▶ _Élément de travail_:
Poursuivez le texte consacré au colloque tenu à Paris en août 1938 en reprenant juste après sa dernière phrase.

Le colloque se tient du 26 au 30 août 1938 dans les locaux de l’Institut international de coopération intellectuelle (un organisme né de la Société des Nations) dans la capitale. Dans sa lettre d’invitation, Louis Rougier précise son objectif : conduire « une croisade internationale en faveur du libéralisme constructif ».

Les 26 intervenants viennent de tous les horizons ; certains sont des industriels, il y a aussi des intellectuels, des économistes et quelques philosophes. Toutes les obédiences de droite sont représentées. En revanche, socialistes et marxistes ont été éconduits poliment. Mais c’est la conjoncture internationale qui va faire du colloque un événement marquant.

En cette année 1938, beaucoup d’intellectuels étrangers sont en exil. Ils sont allemands, autrichiens ou italiens. Les régimes dictatoriaux les ont chassés de leurs pays. C’est le cas des deux ultralibéraux autrichiens Friedrich von Hayek et Ludwig von Mises, présents à Paris à l’occasion du colloque.

Si certains des débatteurs sont connus, d’autres accéderont plus tard à la gloire, comme Raymond Aron, René Courtin, qui fut un des fondateurs du journal le Monde, ou encore Jacques Rueff, qui deviendra un des proches conseillers du général de Gaulle après 1958.

▶ _Jeu de données_:

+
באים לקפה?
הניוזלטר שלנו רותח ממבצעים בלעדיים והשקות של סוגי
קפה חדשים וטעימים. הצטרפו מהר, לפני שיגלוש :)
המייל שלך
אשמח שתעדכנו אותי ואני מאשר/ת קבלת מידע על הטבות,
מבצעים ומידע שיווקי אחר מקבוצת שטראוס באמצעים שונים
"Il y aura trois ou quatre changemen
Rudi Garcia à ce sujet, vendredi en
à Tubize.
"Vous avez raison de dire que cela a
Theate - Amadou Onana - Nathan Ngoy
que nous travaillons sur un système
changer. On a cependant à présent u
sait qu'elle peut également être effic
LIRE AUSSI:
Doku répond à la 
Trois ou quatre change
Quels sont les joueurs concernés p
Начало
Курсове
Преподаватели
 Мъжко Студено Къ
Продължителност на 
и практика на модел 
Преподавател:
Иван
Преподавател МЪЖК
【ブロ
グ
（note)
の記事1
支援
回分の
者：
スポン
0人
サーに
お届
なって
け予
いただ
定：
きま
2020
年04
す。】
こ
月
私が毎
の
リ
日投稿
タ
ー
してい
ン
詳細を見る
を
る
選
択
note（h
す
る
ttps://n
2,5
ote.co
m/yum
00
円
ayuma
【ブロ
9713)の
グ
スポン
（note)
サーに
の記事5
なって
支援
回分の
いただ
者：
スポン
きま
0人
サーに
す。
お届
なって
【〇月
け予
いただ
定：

▶ _Réponse à la tâche_:
S’il y a bien un accord sur l’objectif d’une reconstruction libérale et sur la nécessité d’une politique économique pour sauver le libéralisme, les échanges sont vifs dès qu’on aborde la protection sociale ou encore les concentrations industrielles. Ils sont encore plus tranchés lorsque le débat porte sur la monnaie ou le statut juridique des entreprises. Il n’y a pas même de consensus sur le nom de cette nouvelle doctrine. Certains soutiennent l’« individualisme », d’autres, le « libéralisme positif », le « libéralisme de gauche » est évoqué. Le « néolibéralisme » l’emporte, car il demande moins d’implication. Les participants au colloque se séparent en décidant la création du Centre national d’études pour la rénovation du libéralisme.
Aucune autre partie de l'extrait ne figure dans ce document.